:: Directions ::
From the entries that follow, reproduce exactly and only the lines from the line with "comprehend the Go function?" to the line with "making medical decisions.", endpoints included.

*** Data excerpts ***

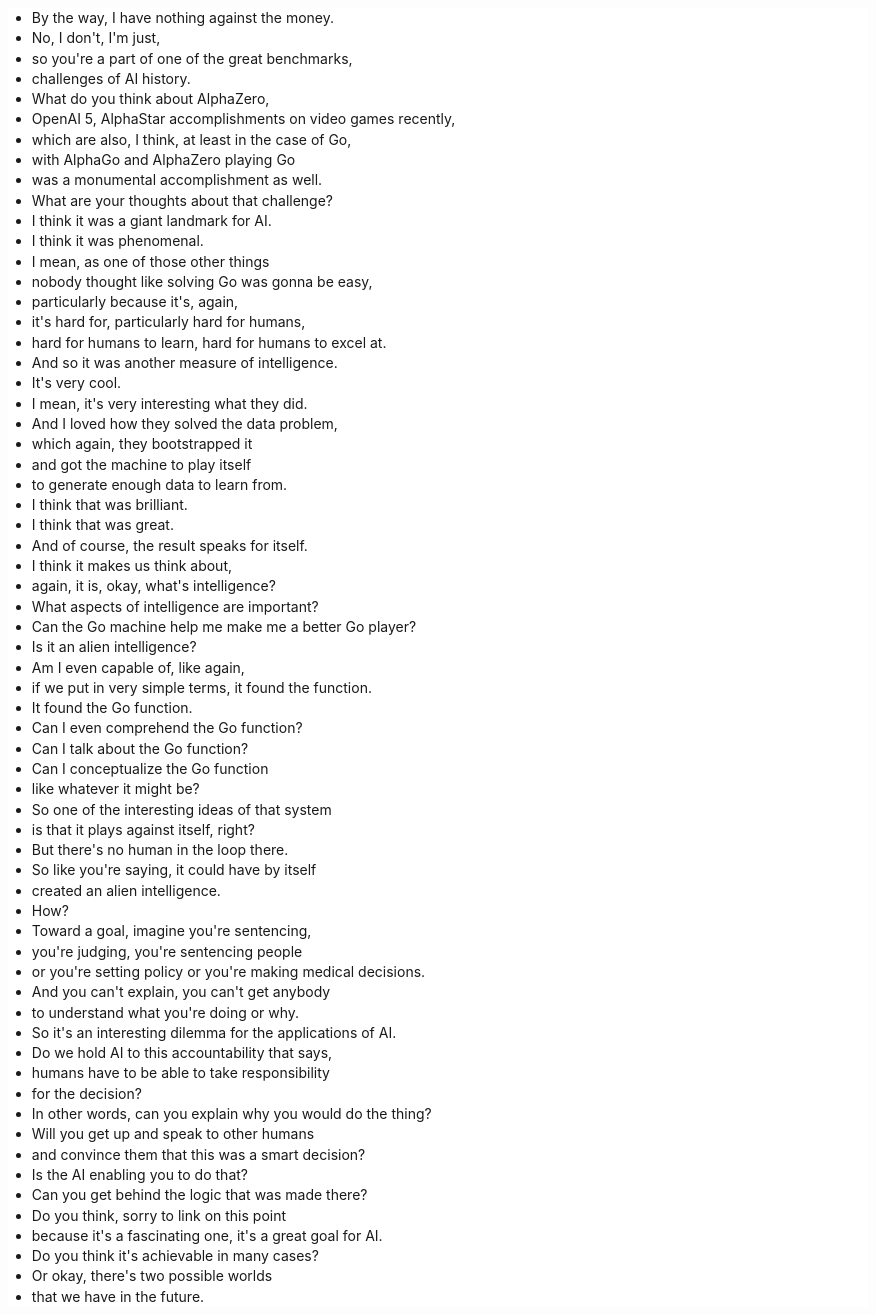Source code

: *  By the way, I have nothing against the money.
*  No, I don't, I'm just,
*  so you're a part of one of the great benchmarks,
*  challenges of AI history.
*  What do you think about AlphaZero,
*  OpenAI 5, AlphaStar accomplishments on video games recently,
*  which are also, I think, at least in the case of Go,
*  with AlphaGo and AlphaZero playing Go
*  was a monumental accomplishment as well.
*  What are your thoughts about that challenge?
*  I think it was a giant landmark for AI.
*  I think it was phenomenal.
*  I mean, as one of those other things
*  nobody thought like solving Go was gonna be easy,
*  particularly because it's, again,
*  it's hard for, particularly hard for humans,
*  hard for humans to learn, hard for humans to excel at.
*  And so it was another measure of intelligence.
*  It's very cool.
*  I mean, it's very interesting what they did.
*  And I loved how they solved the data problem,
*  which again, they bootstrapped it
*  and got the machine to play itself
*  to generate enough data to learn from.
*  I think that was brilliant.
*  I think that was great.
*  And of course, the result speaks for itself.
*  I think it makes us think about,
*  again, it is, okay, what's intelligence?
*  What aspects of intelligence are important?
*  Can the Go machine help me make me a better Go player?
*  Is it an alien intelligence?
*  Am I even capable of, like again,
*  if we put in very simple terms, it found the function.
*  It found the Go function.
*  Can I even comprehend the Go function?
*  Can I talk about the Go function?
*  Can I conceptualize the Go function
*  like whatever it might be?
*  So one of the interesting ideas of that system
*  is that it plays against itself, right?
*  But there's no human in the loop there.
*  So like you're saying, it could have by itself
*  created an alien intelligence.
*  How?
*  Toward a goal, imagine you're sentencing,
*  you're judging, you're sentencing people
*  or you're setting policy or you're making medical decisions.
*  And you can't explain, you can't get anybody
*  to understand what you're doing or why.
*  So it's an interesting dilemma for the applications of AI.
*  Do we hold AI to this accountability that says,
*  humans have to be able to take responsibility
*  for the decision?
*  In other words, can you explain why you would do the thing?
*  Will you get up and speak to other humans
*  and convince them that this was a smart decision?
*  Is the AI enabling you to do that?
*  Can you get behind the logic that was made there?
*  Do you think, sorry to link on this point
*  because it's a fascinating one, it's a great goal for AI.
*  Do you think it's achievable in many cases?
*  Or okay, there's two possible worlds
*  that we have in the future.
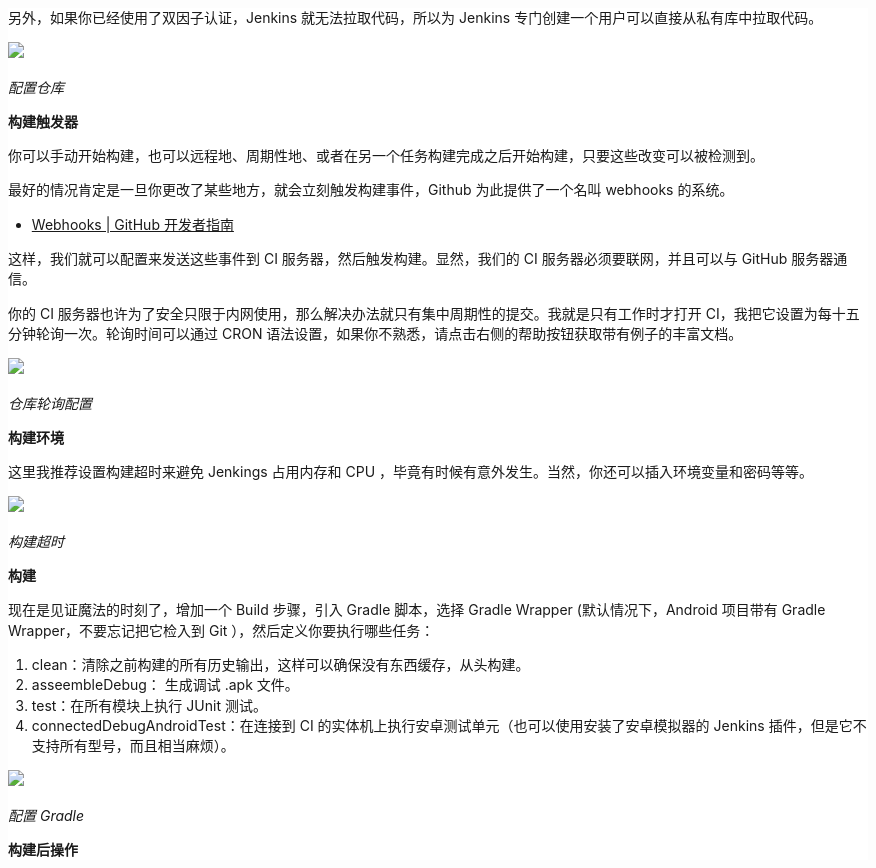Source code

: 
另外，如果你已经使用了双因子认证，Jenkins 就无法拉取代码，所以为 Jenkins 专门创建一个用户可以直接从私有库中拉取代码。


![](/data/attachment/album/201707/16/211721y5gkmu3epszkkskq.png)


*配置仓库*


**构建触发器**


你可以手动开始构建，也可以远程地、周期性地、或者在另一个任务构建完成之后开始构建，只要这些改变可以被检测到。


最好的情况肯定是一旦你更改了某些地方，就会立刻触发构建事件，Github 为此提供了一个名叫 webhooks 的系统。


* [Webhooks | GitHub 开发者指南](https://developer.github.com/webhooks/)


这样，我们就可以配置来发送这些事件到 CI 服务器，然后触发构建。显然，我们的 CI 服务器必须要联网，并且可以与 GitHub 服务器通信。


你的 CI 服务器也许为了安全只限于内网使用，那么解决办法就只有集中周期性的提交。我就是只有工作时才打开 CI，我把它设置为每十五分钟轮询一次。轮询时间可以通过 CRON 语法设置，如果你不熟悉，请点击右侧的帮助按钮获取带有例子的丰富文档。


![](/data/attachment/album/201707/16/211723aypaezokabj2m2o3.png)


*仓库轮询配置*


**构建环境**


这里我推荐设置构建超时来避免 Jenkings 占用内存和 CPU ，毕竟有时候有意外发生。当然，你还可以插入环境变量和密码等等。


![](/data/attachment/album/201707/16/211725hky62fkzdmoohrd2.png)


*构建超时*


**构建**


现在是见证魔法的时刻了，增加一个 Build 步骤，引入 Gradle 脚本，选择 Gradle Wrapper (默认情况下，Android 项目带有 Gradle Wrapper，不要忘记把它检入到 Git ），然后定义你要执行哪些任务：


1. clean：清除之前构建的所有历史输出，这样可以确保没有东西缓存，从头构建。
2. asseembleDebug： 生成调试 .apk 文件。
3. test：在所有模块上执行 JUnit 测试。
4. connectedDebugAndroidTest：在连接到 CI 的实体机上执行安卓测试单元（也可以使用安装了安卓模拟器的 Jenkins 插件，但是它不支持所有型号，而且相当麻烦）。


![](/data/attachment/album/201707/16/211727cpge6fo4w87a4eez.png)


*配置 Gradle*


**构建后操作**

***
*** Data excerpts ***

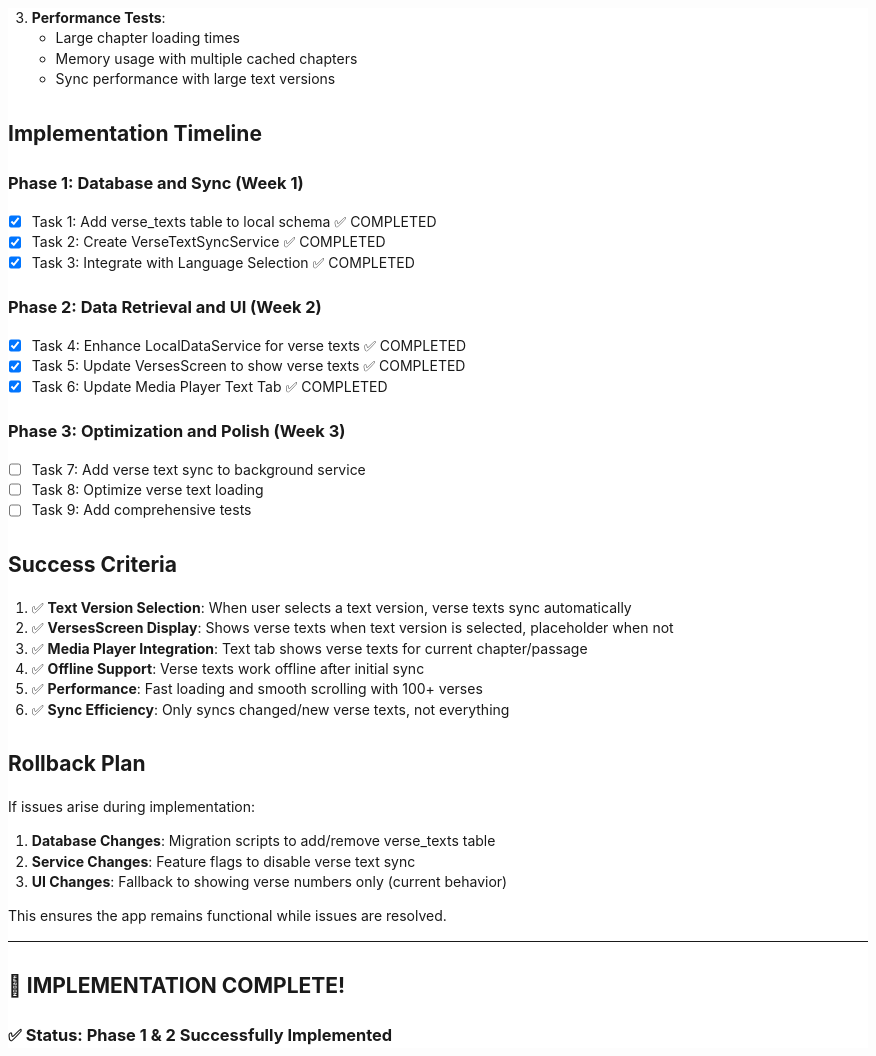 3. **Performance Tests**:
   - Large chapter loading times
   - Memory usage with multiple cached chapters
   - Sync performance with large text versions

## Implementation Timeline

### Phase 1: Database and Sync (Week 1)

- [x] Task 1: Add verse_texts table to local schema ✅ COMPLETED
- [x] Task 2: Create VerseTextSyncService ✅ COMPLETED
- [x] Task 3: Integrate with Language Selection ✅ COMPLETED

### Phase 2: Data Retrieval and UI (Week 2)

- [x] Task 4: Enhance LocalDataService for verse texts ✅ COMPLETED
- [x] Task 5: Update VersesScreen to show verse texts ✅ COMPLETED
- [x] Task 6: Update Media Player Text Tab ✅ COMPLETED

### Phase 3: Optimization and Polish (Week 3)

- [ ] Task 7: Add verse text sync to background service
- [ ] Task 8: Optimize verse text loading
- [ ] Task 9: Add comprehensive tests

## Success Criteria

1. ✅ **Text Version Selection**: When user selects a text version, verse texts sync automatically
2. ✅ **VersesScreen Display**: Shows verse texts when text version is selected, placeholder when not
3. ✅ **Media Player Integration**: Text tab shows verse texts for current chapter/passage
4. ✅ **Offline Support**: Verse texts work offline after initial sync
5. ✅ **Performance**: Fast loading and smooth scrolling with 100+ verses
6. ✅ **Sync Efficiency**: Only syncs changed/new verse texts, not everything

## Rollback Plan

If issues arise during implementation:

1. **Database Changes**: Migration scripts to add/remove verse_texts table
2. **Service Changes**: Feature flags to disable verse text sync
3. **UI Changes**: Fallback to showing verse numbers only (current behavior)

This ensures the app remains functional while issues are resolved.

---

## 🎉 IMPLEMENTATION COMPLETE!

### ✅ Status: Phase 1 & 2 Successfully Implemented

***

:: Finished task ::
*  Can I even comprehend the Go function?
*  Can I talk about the Go function?
*  Can I conceptualize the Go function
*  like whatever it might be?
*  So one of the interesting ideas of that system
*  is that it plays against itself, right?
*  But there's no human in the loop there.
*  So like you're saying, it could have by itself
*  created an alien intelligence.
*  How?
*  Toward a goal, imagine you're sentencing,
*  you're judging, you're sentencing people
*  or you're setting policy or you're making medical decisions.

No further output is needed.